The task:
Search the records below for the word "Figure", then return every line where it appears.

(Beginning of Dataset records)

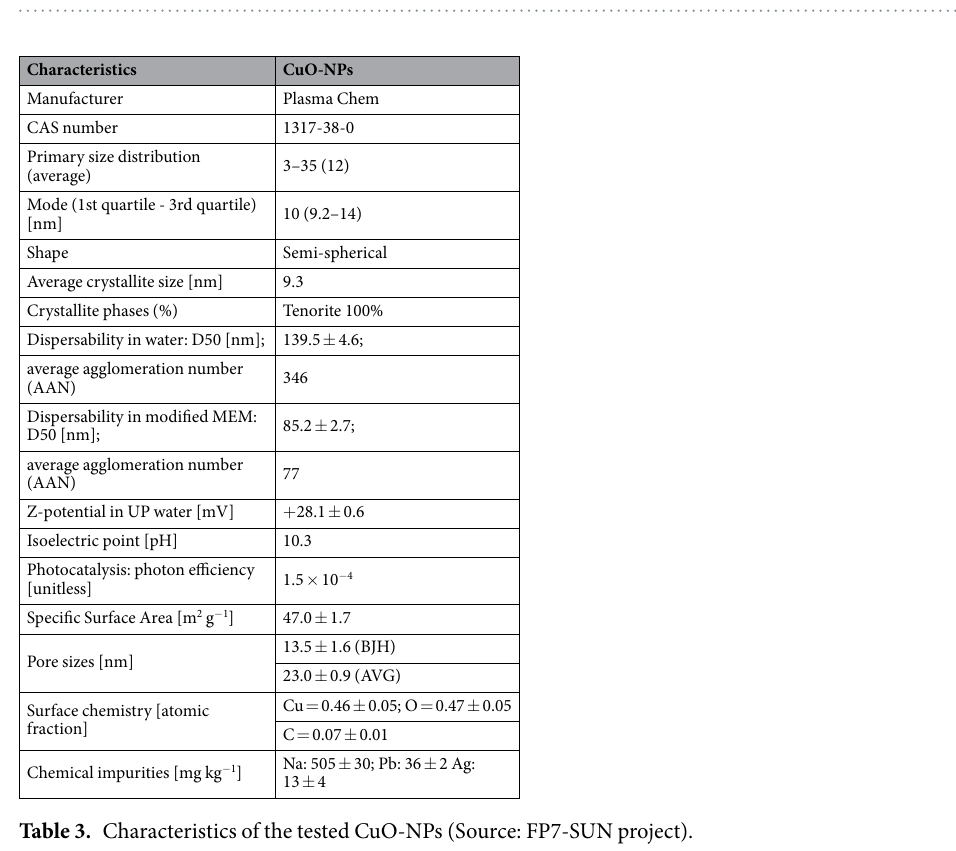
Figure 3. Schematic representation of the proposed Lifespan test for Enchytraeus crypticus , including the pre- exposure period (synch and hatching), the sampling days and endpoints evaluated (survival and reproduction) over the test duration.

(End of Dataset records)
(Beginning of Dataset records)

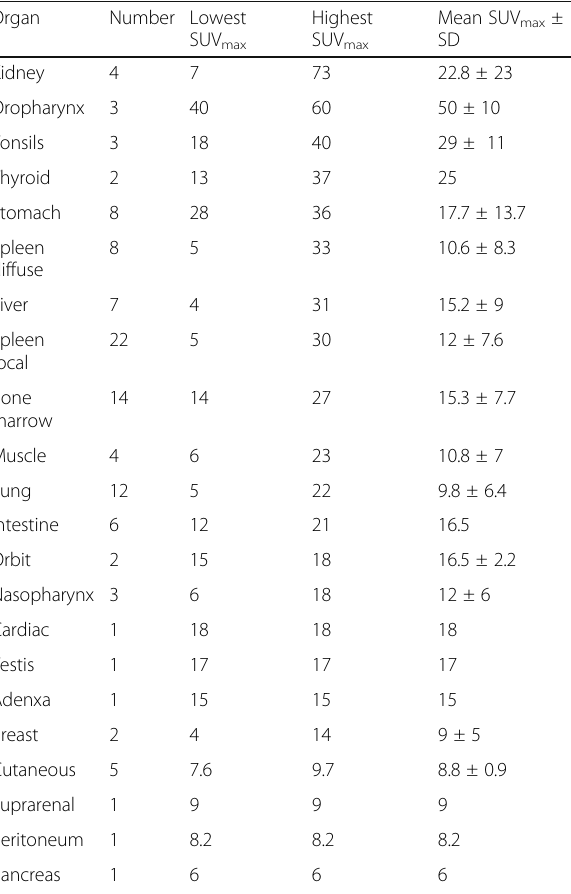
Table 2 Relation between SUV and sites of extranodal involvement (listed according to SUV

(End of Dataset records)
(Beginning of Dataset records)

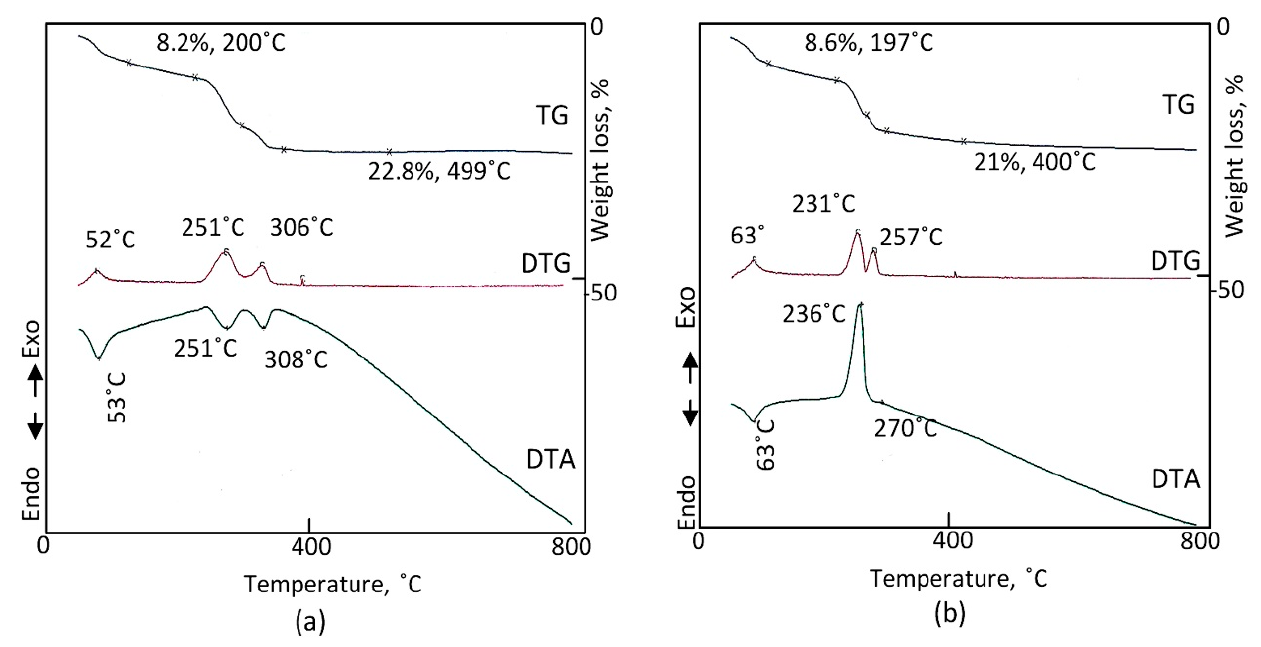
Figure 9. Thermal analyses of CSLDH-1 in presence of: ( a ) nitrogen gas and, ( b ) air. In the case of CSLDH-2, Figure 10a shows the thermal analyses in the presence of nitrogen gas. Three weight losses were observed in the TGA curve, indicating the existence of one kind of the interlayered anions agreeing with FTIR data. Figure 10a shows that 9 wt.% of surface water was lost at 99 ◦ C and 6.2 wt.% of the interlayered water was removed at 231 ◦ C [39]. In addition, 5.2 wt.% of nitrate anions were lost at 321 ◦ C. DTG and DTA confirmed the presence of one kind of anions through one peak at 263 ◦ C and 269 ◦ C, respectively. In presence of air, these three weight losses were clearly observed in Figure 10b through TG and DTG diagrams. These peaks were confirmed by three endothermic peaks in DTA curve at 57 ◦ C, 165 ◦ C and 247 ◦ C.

(End of Dataset records)

Result of this exercise:
Figure 3. Schematic representation of the proposed Lifespan test for Enchytraeus crypticus , including the pre- exposure period (synch and hatching), the sampling days and endpoints evaluated (survival and reproduction) over the test duration.
Figure 9. Thermal analyses of CSLDH-1 in presence of: ( a ) nitrogen gas and, ( b ) air. In the case of CSLDH-2, Figure 10a shows the thermal analyses in the presence of nitrogen gas. Three weight losses were observed in the TGA curve, indicating the existence of one kind of the interlayered anions agreeing with FTIR data. Figure 10a shows that 9 wt.% of surface water was lost at 99 ◦ C and 6.2 wt.% of the interlayered water was removed at 231 ◦ C [39]. In addition, 5.2 wt.% of nitrate anions were lost at 321 ◦ C. DTG and DTA confirmed the presence of one kind of anions through one peak at 263 ◦ C and 269 ◦ C, respectively. In presence of air, these three weight losses were clearly observed in Figure 10b through TG and DTG diagrams. These peaks were confirmed by three endothermic peaks in DTA curve at 57 ◦ C, 165 ◦ C and 247 ◦ C.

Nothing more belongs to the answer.